* **EXTRACTED TEXT**
↓
However, if the encoder 30 encounters a switching instance of type 92, the encoder 30 could either encode the temporal portion of the audio signal following the switching instance unmodified up to some syntax element level and then amending, for example, same in order to subject the high-frequency spectral band of the audio signal during that temporary time period to a fade-in function, such as by appropriately scaling scale factors and/or spectral line values within the respective spectrotemporal tile, or the encoder 30 first modifies the audio signal within the high-frequency spectral band 66 during the temporary time period immediately starting at the switching instance, with then encoding the thus modified audio signal.
When encountering a switching instance of type 94, the encoder 30 could for example act as follows: the encoder could, for a temporary time period immediately starting at the switching instance, scale-down the audio signal's spectrum within the high-frequency spectral band 66—by applying a fade-in function or not. Alternatively, the encoder could encode the audio signal at the time portion following the switching instance using the coding mode to which the switching instance takes place, without any modification up to some syntax element level, with then changing appropriate syntax elements so as to provoke the respective scaling-down of the audio signal's spectrum within the high-frequency spectral band during the temporary time period. The encoder may appropriately scale-down respective scale factors and/or spectral line values.
Although some aspects have been described in the context of an apparatus, it is clear that these aspects also represent a description of the corresponding method, where a block or device corresponds to a method step or a feature of a method step. Analogously, aspects described in the context of a method step also represent a description of a corresponding block or item or feature of a corresponding apparatus. Some or all of the method steps may be executed by (or using) a hardware apparatus, like for example, a microprocessor, a programmable computer or an electronic circuit. In some embodiments, some one or more of the most important method steps may be executed by such an apparatus.
Depending on certain implementation requirements, embodiments of the invention can be implemented in hardware or in software. The implementation can be performed using a digital storage medium, for example a floppy disk, a DVD, a Blu-Ray, a CD, a ROM, a PROM, an EPROM, an EEPROM or a FLASH memory, having electronically readable control signals stored thereon, which cooperate (or are capable of cooperating) with a programmable computer system such that the respective method is performed. Therefore, the digital storage medium may be computer readable.
Some embodiments according to the invention comprise a data carrier having electronically readable control signals, which are capable of cooperating with a programmable computer system, such that one of the methods described herein is performed.
Generally, embodiments of the present invention can be implemented as a computer program product with a program code, the program code being operative for performing one of the methods when the computer program product runs on a computer. The program code may for example be stored on a machine readable carrier.
Other embodiments comprise the computer program for performing one of the methods described herein, stored on a machine readable carrier.
↑
[Collected data entries]
↓
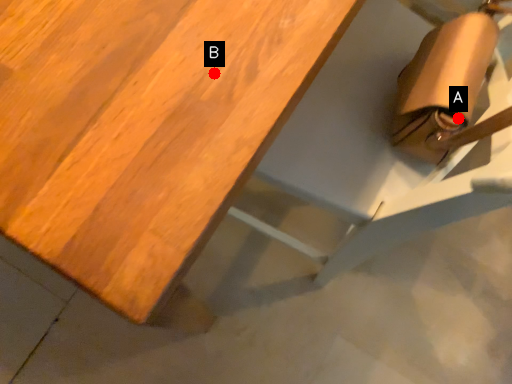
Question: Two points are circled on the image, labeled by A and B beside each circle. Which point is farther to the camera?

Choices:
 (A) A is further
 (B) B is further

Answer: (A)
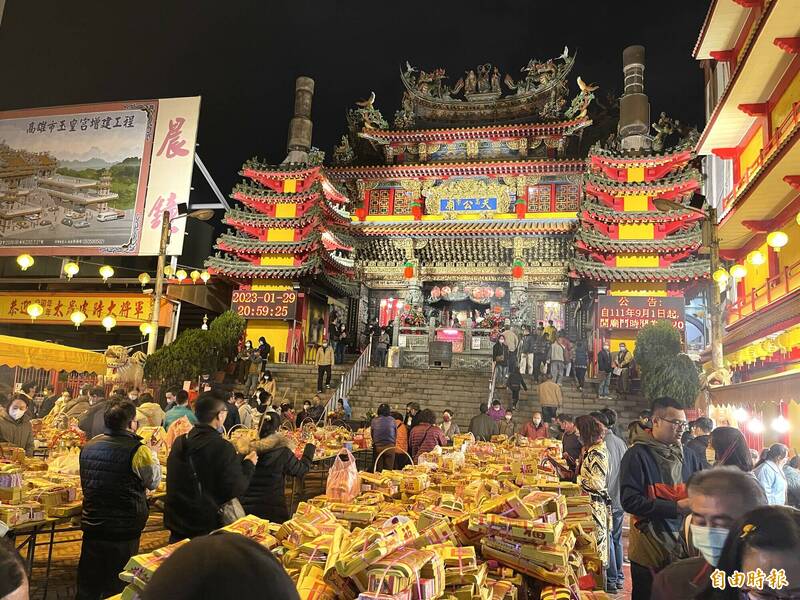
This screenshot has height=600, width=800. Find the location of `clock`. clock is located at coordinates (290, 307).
↑
* **DIRECTIONS**
a) Update the stretch of the encoder text from "Generally, embodiments of" through "herein, stored on a machine readable carrier.", putting "computer readable medium" in place of "machine readable carrier".
b) Print every line of the records as it stands, leaving the pictures out of your answer.
The text and the records come from unrelated sources.

* **RESPONSES BY ITEM NUMBER**
a)
Generally, embodiments of the present invention can be implemented as a computer program product with a program code, the program code being operative for performing one of the methods when the computer program product runs on a computer. The program code may for example be stored on a computer readable medium.
Other embodiments comprise the computer program for performing one of the methods described herein, stored on a computer readable medium.

b)
Question: Two points are circled on the image, labeled by A and B beside each circle. Which point is farther to the camera?

Choices:
 (A) A is further
 (B) B is further

Answer: (A)
This screenshot has height=600, width=800. Find the location of `clock`. clock is located at coordinates (290, 307).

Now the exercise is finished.